EXERCISE INSTRUCTIONS: Write out every line of the listing below verbatim, omitting the chart pictures.

SUPPLIED MATERIAL:
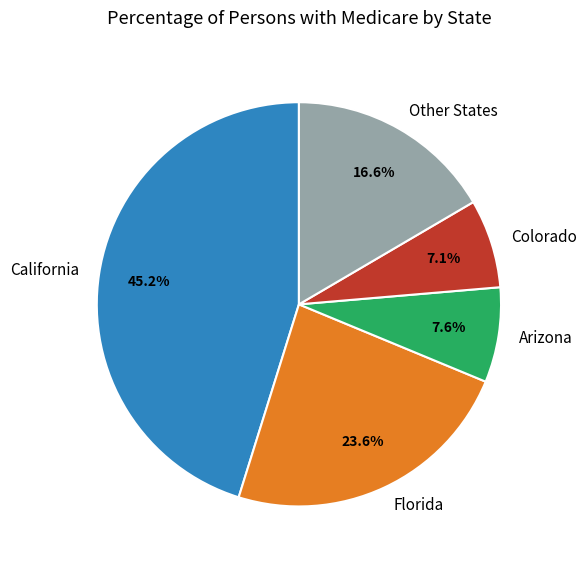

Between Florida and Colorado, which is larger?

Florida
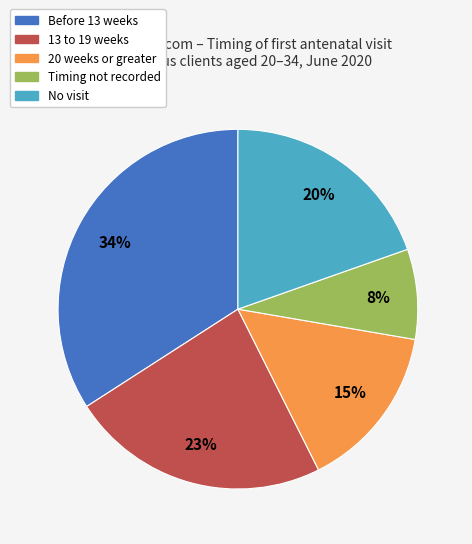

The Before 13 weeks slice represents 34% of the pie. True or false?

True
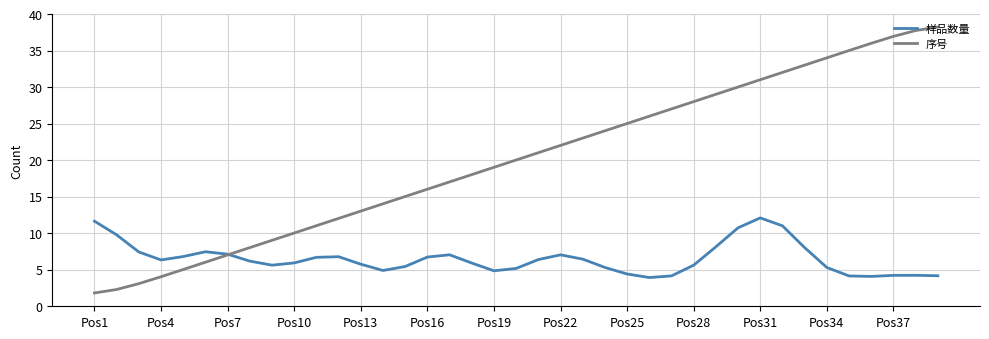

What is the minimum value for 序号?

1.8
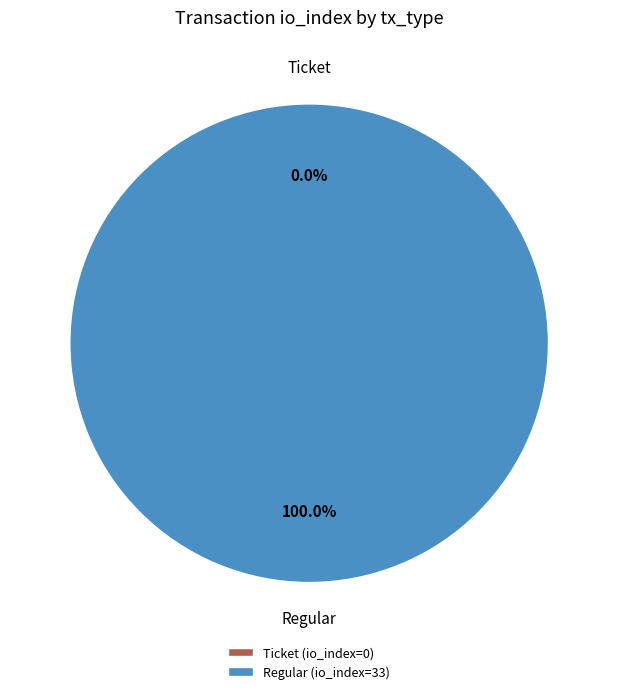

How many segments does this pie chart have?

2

ANSWER BELOW:
Between Florida and Colorado, which is larger?

Florida

The Before 13 weeks slice represents 34% of the pie. True or false?

True

What is the minimum value for 序号?

1.8

How many segments does this pie chart have?

2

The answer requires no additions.